L’importante è la salute.
Sì, ma quale?
In questo momento così difficile a livello mondiale, vale la pena fermarsi a fare una profonda riflessione riguardo a cosa intendiamo con il termine salute. Ben lontani dalla pretesa di essere esaustivi, in poche righe proponiamo però degli spunti.
Iniziamo dagli anziani. Sono la fascia di popolazione più a rischio e forse per questo sono le persone che più sono state lasciate sole, di nuovo, non solo dalle istituzioni questa volta, ma anche dai propri cari, da chi col cuore avrebbe voluto stare loro vicino, ma con la testa sa quanto il contatto sia pericoloso di questi tempi.
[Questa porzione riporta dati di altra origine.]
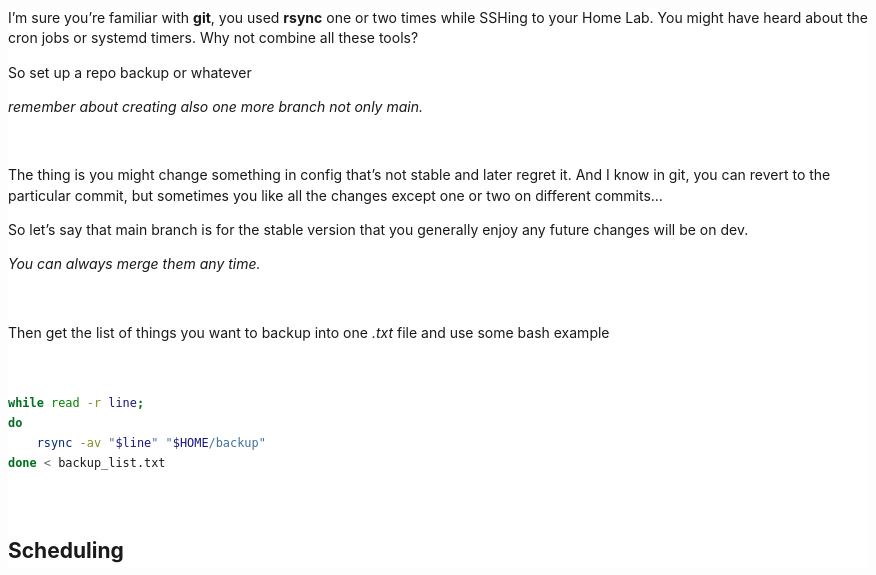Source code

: I’m sure you’re familiar with **git**, you used **rsync** one or two
times while SSHing to your Home Lab. You might have heard about the cron
jobs or systemd timers. Why not combine all these tools?

So set up a repo backup or whatever

*remember about creating also one more branch not only main.*

<br>

The thing is you might change something in config that’s not stable and
later regret it. And I know in git, you can revert to the particular
commit, but sometimes you like all the changes except one or two on
different commits…

So let’s say that main branch is for the stable version that you
generally enjoy any future changes will be on dev.

*You can always merge them any time.*

<br>

Then get the list of things you want to backup into one *.txt* file and
use some bash example

<br>

``` bash
while read -r line;
do
    rsync -av "$line" "$HOME/backup"
done < backup_list.txt
```

<br>

## Scheduling
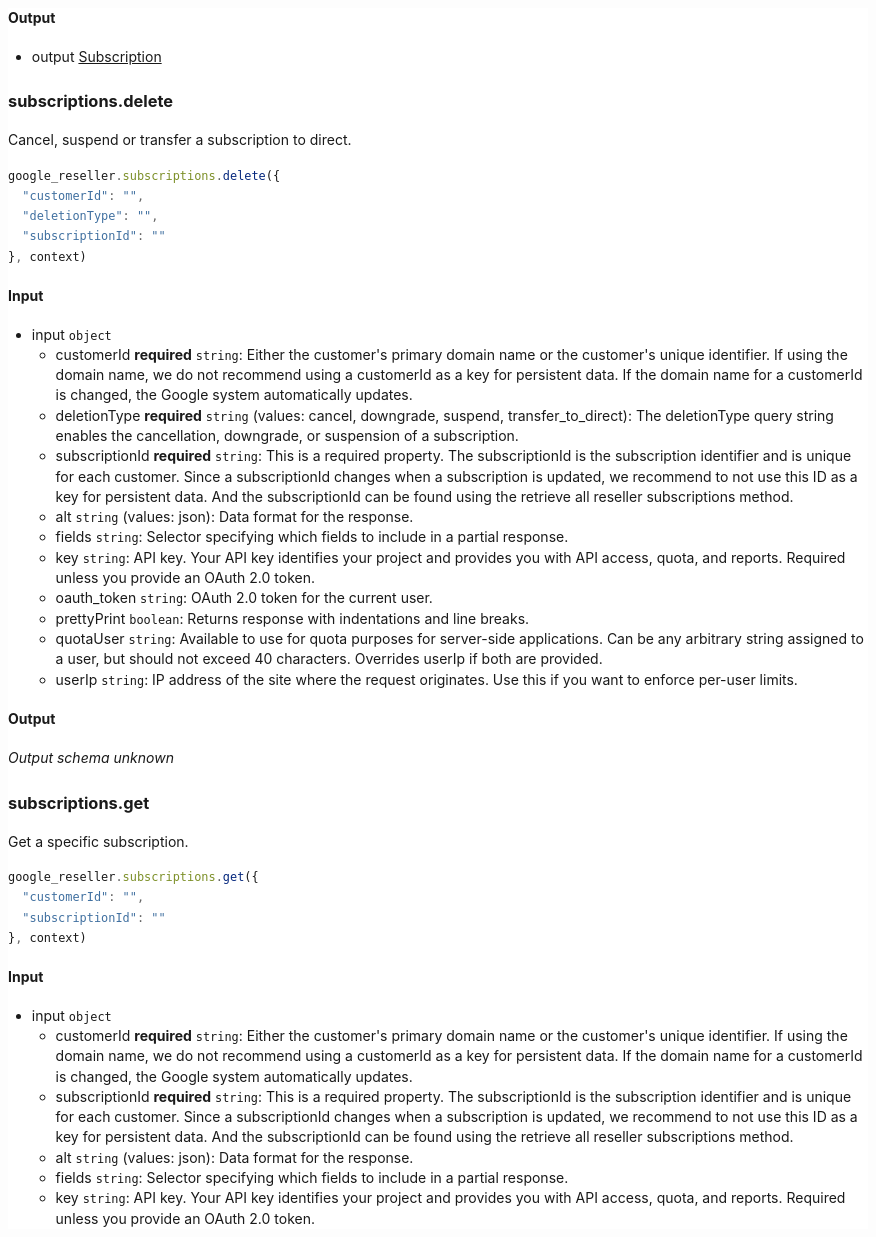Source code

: #### Output
* output [Subscription](#subscription)

### subscriptions.delete
Cancel, suspend or transfer a subscription to direct.


```js
google_reseller.subscriptions.delete({
  "customerId": "",
  "deletionType": "",
  "subscriptionId": ""
}, context)
```

#### Input
* input `object`
  * customerId **required** `string`: Either the customer's primary domain name or the customer's unique identifier. If using the domain name, we do not recommend using a customerId as a key for persistent data. If the domain name for a customerId is changed, the Google system automatically updates.
  * deletionType **required** `string` (values: cancel, downgrade, suspend, transfer_to_direct): The deletionType query string enables the cancellation, downgrade, or suspension of a subscription.
  * subscriptionId **required** `string`: This is a required property. The subscriptionId is the subscription identifier and is unique for each customer. Since a subscriptionId changes when a subscription is updated, we recommend to not use this ID as a key for persistent data. And the subscriptionId can be found using the retrieve all reseller subscriptions method.
  * alt `string` (values: json): Data format for the response.
  * fields `string`: Selector specifying which fields to include in a partial response.
  * key `string`: API key. Your API key identifies your project and provides you with API access, quota, and reports. Required unless you provide an OAuth 2.0 token.
  * oauth_token `string`: OAuth 2.0 token for the current user.
  * prettyPrint `boolean`: Returns response with indentations and line breaks.
  * quotaUser `string`: Available to use for quota purposes for server-side applications. Can be any arbitrary string assigned to a user, but should not exceed 40 characters. Overrides userIp if both are provided.
  * userIp `string`: IP address of the site where the request originates. Use this if you want to enforce per-user limits.

#### Output
*Output schema unknown*

### subscriptions.get
Get a specific subscription.


```js
google_reseller.subscriptions.get({
  "customerId": "",
  "subscriptionId": ""
}, context)
```

#### Input
* input `object`
  * customerId **required** `string`: Either the customer's primary domain name or the customer's unique identifier. If using the domain name, we do not recommend using a customerId as a key for persistent data. If the domain name for a customerId is changed, the Google system automatically updates.
  * subscriptionId **required** `string`: This is a required property. The subscriptionId is the subscription identifier and is unique for each customer. Since a subscriptionId changes when a subscription is updated, we recommend to not use this ID as a key for persistent data. And the subscriptionId can be found using the retrieve all reseller subscriptions method.
  * alt `string` (values: json): Data format for the response.
  * fields `string`: Selector specifying which fields to include in a partial response.
  * key `string`: API key. Your API key identifies your project and provides you with API access, quota, and reports. Required unless you provide an OAuth 2.0 token.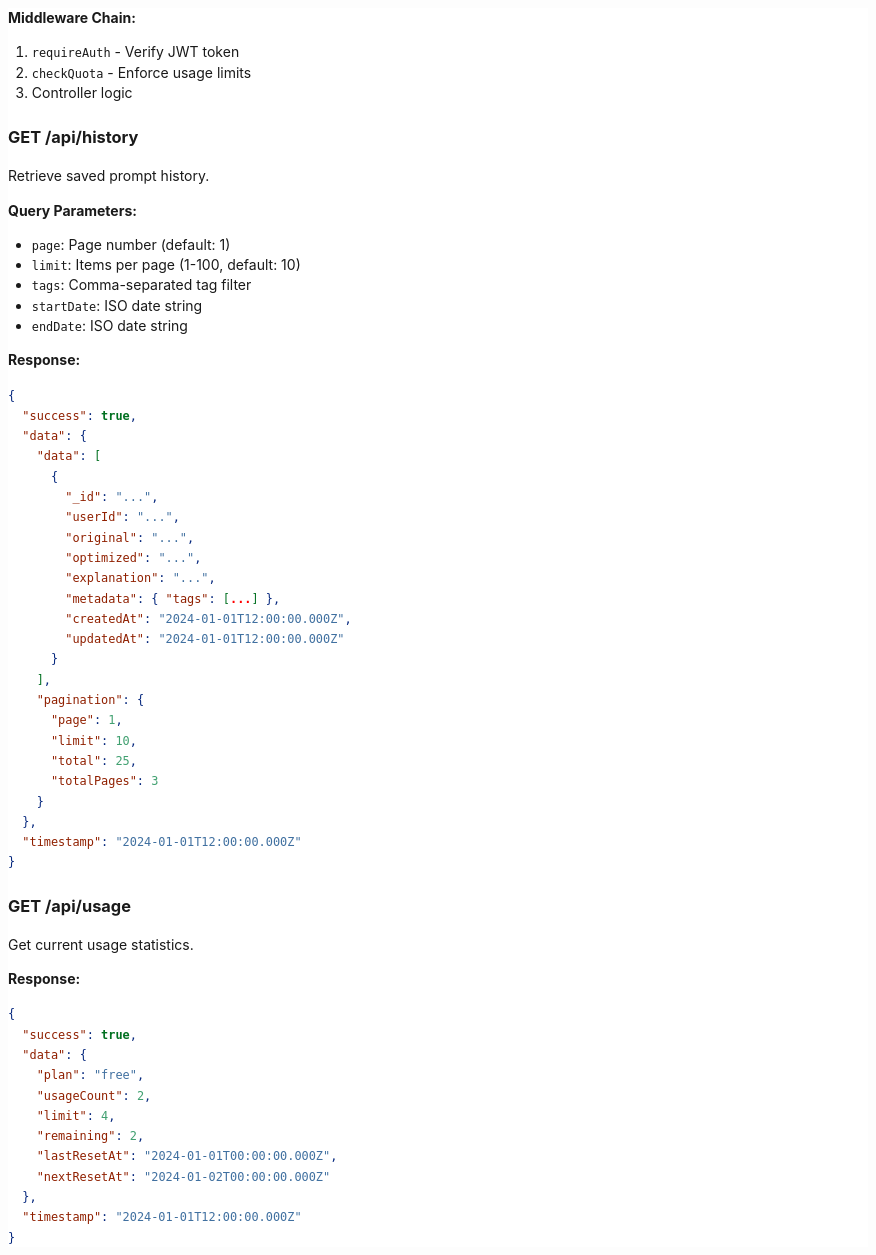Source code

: **Middleware Chain:**
1. `requireAuth` - Verify JWT token
2. `checkQuota` - Enforce usage limits
3. Controller logic

### GET /api/history

Retrieve saved prompt history.

**Query Parameters:**
- `page`: Page number (default: 1)
- `limit`: Items per page (1-100, default: 10)
- `tags`: Comma-separated tag filter
- `startDate`: ISO date string
- `endDate`: ISO date string

**Response:**
```json
{
  "success": true,
  "data": {
    "data": [
      {
        "_id": "...",
        "userId": "...",
        "original": "...",
        "optimized": "...",
        "explanation": "...",
        "metadata": { "tags": [...] },
        "createdAt": "2024-01-01T12:00:00.000Z",
        "updatedAt": "2024-01-01T12:00:00.000Z"
      }
    ],
    "pagination": {
      "page": 1,
      "limit": 10,
      "total": 25,
      "totalPages": 3
    }
  },
  "timestamp": "2024-01-01T12:00:00.000Z"
}
```

### GET /api/usage

Get current usage statistics.

**Response:**
```json
{
  "success": true,
  "data": {
    "plan": "free",
    "usageCount": 2,
    "limit": 4,
    "remaining": 2,
    "lastResetAt": "2024-01-01T00:00:00.000Z",
    "nextResetAt": "2024-01-02T00:00:00.000Z"
  },
  "timestamp": "2024-01-01T12:00:00.000Z"
}
```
E ci si allontana.
Gli adolescenti. Loro non chiedono aiuto, ma portano sulle loro piccole spalle dei macigni e quando vengono schiacciati da questi, oramai è troppo tardi. I genitori si illudono che le tecnologie possano bastare per accorciare le distanze, eppure questo periodo ne è la prova: non è così.
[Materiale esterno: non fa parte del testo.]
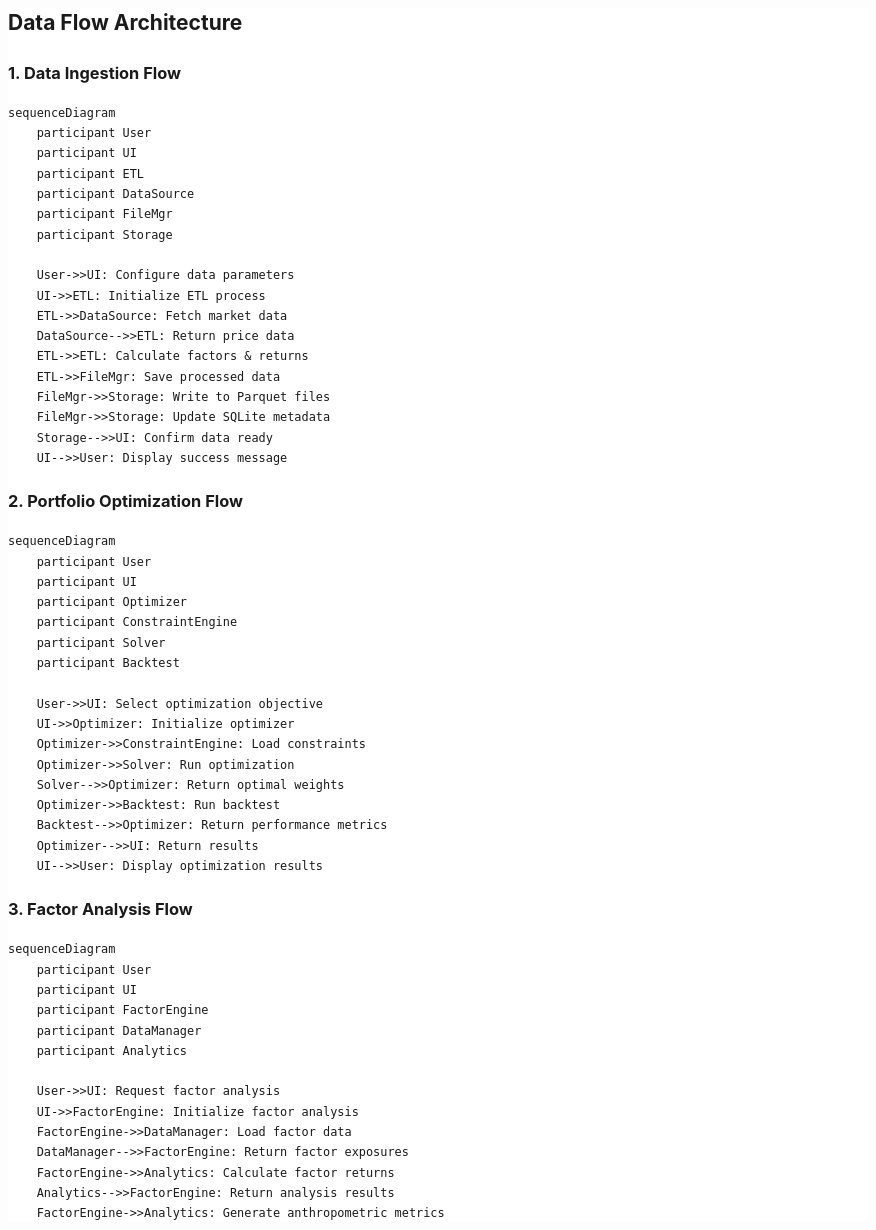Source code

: ## Data Flow Architecture

### 1. Data Ingestion Flow

```mermaid
sequenceDiagram
    participant User
    participant UI
    participant ETL
    participant DataSource
    participant FileMgr
    participant Storage
    
    User->>UI: Configure data parameters
    UI->>ETL: Initialize ETL process
    ETL->>DataSource: Fetch market data
    DataSource-->>ETL: Return price data
    ETL->>ETL: Calculate factors & returns
    ETL->>FileMgr: Save processed data
    FileMgr->>Storage: Write to Parquet files
    FileMgr->>Storage: Update SQLite metadata
    Storage-->>UI: Confirm data ready
    UI-->>User: Display success message
```

### 2. Portfolio Optimization Flow

```mermaid
sequenceDiagram
    participant User
    participant UI
    participant Optimizer
    participant ConstraintEngine
    participant Solver
    participant Backtest
    
    User->>UI: Select optimization objective
    UI->>Optimizer: Initialize optimizer
    Optimizer->>ConstraintEngine: Load constraints
    Optimizer->>Solver: Run optimization
    Solver-->>Optimizer: Return optimal weights
    Optimizer->>Backtest: Run backtest
    Backtest-->>Optimizer: Return performance metrics
    Optimizer-->>UI: Return results
    UI-->>User: Display optimization results
```

### 3. Factor Analysis Flow

```mermaid
sequenceDiagram
    participant User
    participant UI
    participant FactorEngine
    participant DataManager
    participant Analytics
    
    User->>UI: Request factor analysis
    UI->>FactorEngine: Initialize factor analysis
    FactorEngine->>DataManager: Load factor data
    DataManager-->>FactorEngine: Return factor exposures
    FactorEngine->>Analytics: Calculate factor returns
    Analytics-->>FactorEngine: Return analysis results
    FactorEngine->>Analytics: Generate anthropometric metrics
```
I bambini. Come cresceranno i più piccolini che vedono le loro maestre fatte solo di occhi e mascherina? Senza naso e senza bocca, ma come si fa, a conoscere così qualcuno? A fidarsi? A giocarci, senza nemmeno sapere se è tutta la sua faccia che ride o sono solo gli occhi a fare una smorfia.
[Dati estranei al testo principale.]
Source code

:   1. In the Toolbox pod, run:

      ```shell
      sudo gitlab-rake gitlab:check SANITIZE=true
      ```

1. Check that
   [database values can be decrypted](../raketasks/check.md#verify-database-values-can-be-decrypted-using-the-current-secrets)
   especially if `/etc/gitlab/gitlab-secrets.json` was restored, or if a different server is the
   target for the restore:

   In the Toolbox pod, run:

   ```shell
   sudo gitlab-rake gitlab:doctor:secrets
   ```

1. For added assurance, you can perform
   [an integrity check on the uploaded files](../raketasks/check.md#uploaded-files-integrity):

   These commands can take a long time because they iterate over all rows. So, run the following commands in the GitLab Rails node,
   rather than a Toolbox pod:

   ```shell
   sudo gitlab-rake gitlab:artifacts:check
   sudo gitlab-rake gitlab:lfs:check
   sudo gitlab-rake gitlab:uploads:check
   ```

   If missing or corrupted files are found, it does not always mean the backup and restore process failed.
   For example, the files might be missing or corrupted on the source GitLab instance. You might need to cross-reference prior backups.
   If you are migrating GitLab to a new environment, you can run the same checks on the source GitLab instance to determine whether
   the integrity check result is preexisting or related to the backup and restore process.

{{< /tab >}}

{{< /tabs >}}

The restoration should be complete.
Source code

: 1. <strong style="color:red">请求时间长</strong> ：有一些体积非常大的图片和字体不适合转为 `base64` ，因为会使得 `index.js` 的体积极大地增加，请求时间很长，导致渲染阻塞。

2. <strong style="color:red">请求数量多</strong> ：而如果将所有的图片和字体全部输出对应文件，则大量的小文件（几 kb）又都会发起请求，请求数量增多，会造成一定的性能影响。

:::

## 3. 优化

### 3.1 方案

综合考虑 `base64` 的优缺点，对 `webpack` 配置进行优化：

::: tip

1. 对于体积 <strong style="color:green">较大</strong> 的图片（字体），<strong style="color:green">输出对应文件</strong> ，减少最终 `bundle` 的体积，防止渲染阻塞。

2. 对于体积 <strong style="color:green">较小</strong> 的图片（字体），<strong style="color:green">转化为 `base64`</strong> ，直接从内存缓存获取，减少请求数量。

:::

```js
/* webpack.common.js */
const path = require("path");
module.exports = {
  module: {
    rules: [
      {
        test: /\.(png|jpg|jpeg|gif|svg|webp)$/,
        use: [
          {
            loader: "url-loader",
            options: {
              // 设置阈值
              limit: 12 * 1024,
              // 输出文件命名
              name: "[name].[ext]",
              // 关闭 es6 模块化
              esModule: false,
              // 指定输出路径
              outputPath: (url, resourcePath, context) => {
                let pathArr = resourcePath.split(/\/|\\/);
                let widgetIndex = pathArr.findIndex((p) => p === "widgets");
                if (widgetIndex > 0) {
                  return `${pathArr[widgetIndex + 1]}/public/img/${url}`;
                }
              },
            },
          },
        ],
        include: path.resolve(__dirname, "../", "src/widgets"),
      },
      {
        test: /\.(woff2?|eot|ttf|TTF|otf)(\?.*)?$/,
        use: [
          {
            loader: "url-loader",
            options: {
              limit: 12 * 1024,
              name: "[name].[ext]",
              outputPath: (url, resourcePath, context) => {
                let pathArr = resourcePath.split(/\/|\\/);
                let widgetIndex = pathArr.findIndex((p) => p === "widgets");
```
I lavoratori. Loro sono la categoria di persone più colpite. Non avere un lavoro, o rimanere chiusi con la propria attività, è un dramma sotto ogni punto di vista. Chi non lavora, non solo non riesce a vivere, a pagare le bollette e l’affitto, ma il punto è che non riesce nemmeno a dormire, o a sognare.
E a noi, che non crediamo nella seconda occasione migliore della prima, a noi poveracci dello spirito che è stata data solamente una vita, cosa ci rimane, se non la possibilità di sognare? Io non sono mai stata una viaggiatrice di serie A. Il lago a Baselga di Pinè è spesso la migliore delle mie mete, ma poterlo raggiungere, quando ne sento l’esigenza, è il mio viaggio. Togliere alle persone l’abitudine di pensarsi più grandi di ciò che si è, di pensarsi più lontani, più coraggiosi, o semplicemente diversi, dare alla gente sempre la stessa risposta “NO” fa morire. E questa epidemia non è meno grave perché non si vede.
Negli ultimi tempi pare che tutto si riduca ad un’unica dimensione: la disperazione. Non deve essere così. “Tell me baby, what’s your story?” Le risposte sono sempre uguali, con un comune denominatore, come se omettere il Covid fosse una grave forma di disobbedienza civile. Posto che nessuno minimizza la grave situazione mondiale, qui si ribadisce l’importanza di non abituarsi a qualcosa che non ci appartiene.
Si chiamano talvolta focolai, quando sono circoscritti. Rendono bene l’idea dell’incendio, quello che divampa a più riprese e ovunque da un anno a questa parte e dal quale ognuno pensa a salvarsi e a correre più veloce che può per scappare. E non si guarda cosa (o chi) stiamo lasciando indietro. In questa corsa sfrenata alle chiusure, ai tamponi, ai vaccini, alle protezioni, all’isolamento, ci siamo forse chiesti su quali basi stiamo costruendo il nostro futuro?
Basandoci sulla scienza, stiamo cercando di dare a tutti la possibilità di sopravvivere. Basandoci sull’economia, stiamo tornando alla legge della giungla, dove o mangi o sei mangiato. E la salute, dove sta?